SH: Last week, I watched River’s Edge for the first time and in a way your book reminds me a lot of that film. The Devil Thinks I’m Pretty has that same disaffected youth vibe, and the characters have, for the most part, a pretty casual response to death and violence. Can you talk a little bit about your choice to explore this relationship to death and violence in the novel?

CE: Yeah, it’s hard to say if that was a choice. By which I mean it comes naturally, you know? I never had the conscious thought of ‘I’m going to express a casual response to death and violence.’ I set out to write a novel about my experience as a teenager living and working in the trailer park, and then I kind of centrifuged some aspects of that into the devil character and wrote the book. I tried to write this book once before, but without the devil. It didn’t work. I remember when I was about 16 having a big argument with my Mom when I was listening to Nick Cave and reading Sade and she decided I was “obsessed with death” and made a whole thing about it. Maybe she was right? 😉

SH: I love hearing a little bit about the origin story of The Devil Thinks I’m Pretty. When did you end up adding the element of the devil to the novel and how did adding that element of the book change the way you wrote about your own personal experience?

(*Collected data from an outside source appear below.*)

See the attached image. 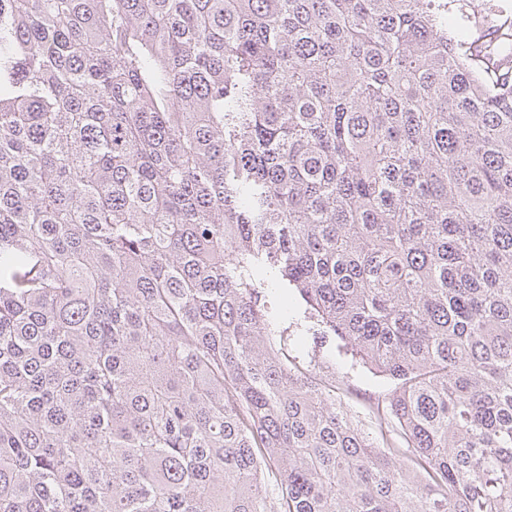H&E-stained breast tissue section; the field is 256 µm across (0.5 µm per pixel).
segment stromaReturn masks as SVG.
Returning a JSON list of instances; mask_svg holds the SVG:
<instances>
[{
    "label": "stroma",
    "instance_id": "1",
    "mask_svg": "<svg viewBox=\"0 0 512 512\" xmlns=\"http://www.w3.org/2000/svg\"><path fill=\"white\" fill-rule=\"evenodd\" d=\"M291 302L295 316L288 321L287 335L274 337L275 348L287 355L289 364L335 385L349 416L369 438L384 435L395 445H402L395 426L381 425L377 413L385 406L394 381L363 364L345 341L314 343L309 333L313 318L299 296H292Z\"/></svg>",
    "mask_w": 512,
    "mask_h": 512
}]
</instances>
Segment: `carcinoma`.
Returning a JSON list of instances; mask_svg holds the SVG:
<instances>
[{
  "label": "carcinoma",
  "instance_id": "carcinoma-1",
  "mask_svg": "<svg viewBox=\"0 0 512 512\" xmlns=\"http://www.w3.org/2000/svg\"><path fill=\"white\" fill-rule=\"evenodd\" d=\"M465 18L0 0V512H512V61ZM267 273L407 448L279 356Z\"/></svg>",
  "mask_w": 512,
  "mask_h": 512
}]
</instances>
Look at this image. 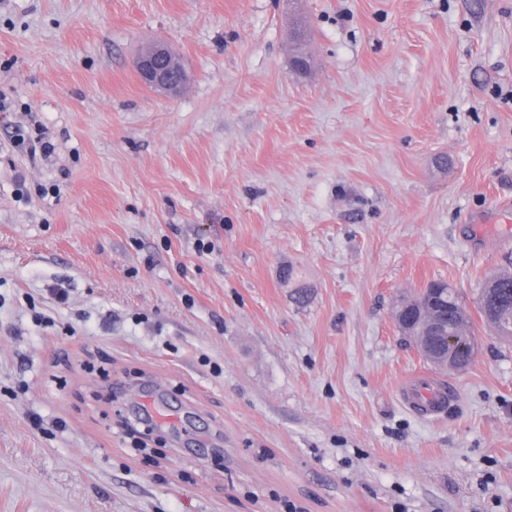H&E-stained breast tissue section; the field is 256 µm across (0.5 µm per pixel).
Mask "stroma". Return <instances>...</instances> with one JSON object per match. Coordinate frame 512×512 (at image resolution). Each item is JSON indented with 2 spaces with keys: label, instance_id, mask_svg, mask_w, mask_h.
<instances>
[{
  "label": "stroma",
  "instance_id": "35a3bbf8",
  "mask_svg": "<svg viewBox=\"0 0 512 512\" xmlns=\"http://www.w3.org/2000/svg\"><path fill=\"white\" fill-rule=\"evenodd\" d=\"M0 103V512H512L476 310L512 269V0H0ZM434 280L477 349L428 419L393 314ZM147 387L178 422L141 448ZM176 54L165 41L155 42L139 54L136 71L147 86L167 96L180 93L187 81L186 71L176 63Z\"/></svg>",
  "mask_w": 512,
  "mask_h": 512
}]
</instances>
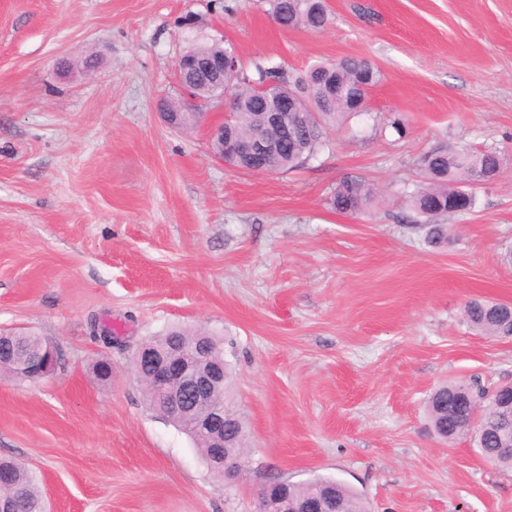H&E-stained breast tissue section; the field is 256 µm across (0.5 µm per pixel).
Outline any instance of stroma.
<instances>
[{
  "instance_id": "35a3bbf8",
  "label": "stroma",
  "mask_w": 512,
  "mask_h": 512,
  "mask_svg": "<svg viewBox=\"0 0 512 512\" xmlns=\"http://www.w3.org/2000/svg\"><path fill=\"white\" fill-rule=\"evenodd\" d=\"M269 9L0 0V330L61 353L53 377L0 375V457L36 472L51 512H256L271 474L335 478L369 512H512V470L427 415L444 383L512 382V338L463 315L512 304V0H329L320 31ZM218 38L249 76L353 57L381 79L316 158L233 169L209 141L229 109L203 105L188 130L160 115L178 57ZM466 147L504 153V171L430 245L408 205L421 159ZM347 174L378 190L357 215L328 204ZM101 323L121 343L95 340ZM173 327L222 343L249 445L235 480L131 370Z\"/></svg>"
}]
</instances>
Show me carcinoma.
I'll return each instance as SVG.
<instances>
[{
	"label": "carcinoma",
	"mask_w": 512,
	"mask_h": 512,
	"mask_svg": "<svg viewBox=\"0 0 512 512\" xmlns=\"http://www.w3.org/2000/svg\"><path fill=\"white\" fill-rule=\"evenodd\" d=\"M272 15L285 29L304 28L320 30L329 20L328 12L319 11L309 0H271ZM223 44L216 40L199 43L187 50L189 54H200L207 58L224 52ZM257 78L251 80L239 69L224 72V86L235 90V103L230 118L224 122L234 136L246 140L257 132L267 131L264 125L263 105L254 99L255 84L269 78L278 79L294 90H302L315 83L336 85V95L316 102L312 111L301 113L296 123L295 137L277 154L275 170L286 171L298 167L315 157L328 144L330 131L353 114L351 105V80L364 73L376 83L378 73L365 60L348 58L340 63L336 72L326 70L322 65H313L299 74L280 75L260 64L255 65ZM180 83L187 87L191 96L208 99L215 95L213 83L201 74L187 72ZM166 111L177 115V126L188 127L197 123V116L186 102H171ZM426 182L412 195L409 203L414 212L428 225V242L438 243L448 237V227L437 224L426 215L429 210H440V215L451 214L448 206L457 185L473 180L481 172L494 173L502 169V158L496 151L473 149H448L432 151L422 159ZM343 189L334 191L329 203L341 212L349 206H357V211L368 209L376 199L373 184L359 176H345L340 180ZM466 322L475 330L495 337L512 333V316L507 306L486 300H471L464 309ZM195 333L176 329L161 336L144 340V344L162 353L176 349L180 344H188ZM47 339L34 334H0V355L16 356L32 348L41 349ZM462 383H449L436 389L427 405V413L434 431L444 439L453 440L472 432L477 427L485 428L483 436L475 440L479 453L495 465L512 468V456H499L495 452V437L492 426L498 421L497 396L495 389L477 387L472 393L478 395L479 416L472 423L467 419L453 416V392L467 390ZM336 492L339 512H366L359 494L336 479L316 477L306 482L291 485V494L296 498H306L317 492ZM0 495L14 497L22 504L21 512H49L44 493L31 471L22 462L0 459Z\"/></svg>",
	"instance_id": "carcinoma-1"
}]
</instances>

CE: I really needed the epitome of evil to work through what was going on in The Devil Thinks I’m Pretty. I heard the Void Collective say on a podcast that I don’t really do supernatural, and when I heard that I wondered if I just broke that rule, but I don’t think so. The evil is mundane, like it’s part of the environment. The devil and the narrator are fully integrated. I knew I needed to own the worst parts of myself, and this book is that. I’m the actual fucking worst but, to be fair, so is the rest of humanity. Nothing happens in this book that people don’t do. We try to eject the worst part of ourselves, refer to circumstances or what’s been done, or otherwise get rid of the idea that it was me, I was the one who fucked up, and for this book, I decided to stifle that tendency and just be the bad guy—the actual devil.

 

 

Charlene Elsby is a philosophy doctor and former professor whose books include Hexis, Psychros, Musos, Bedlam, The Devil Thinks I’m Pretty and Violent Faculties. Her essays have appeared in Bustle Books and the LA Review of Books.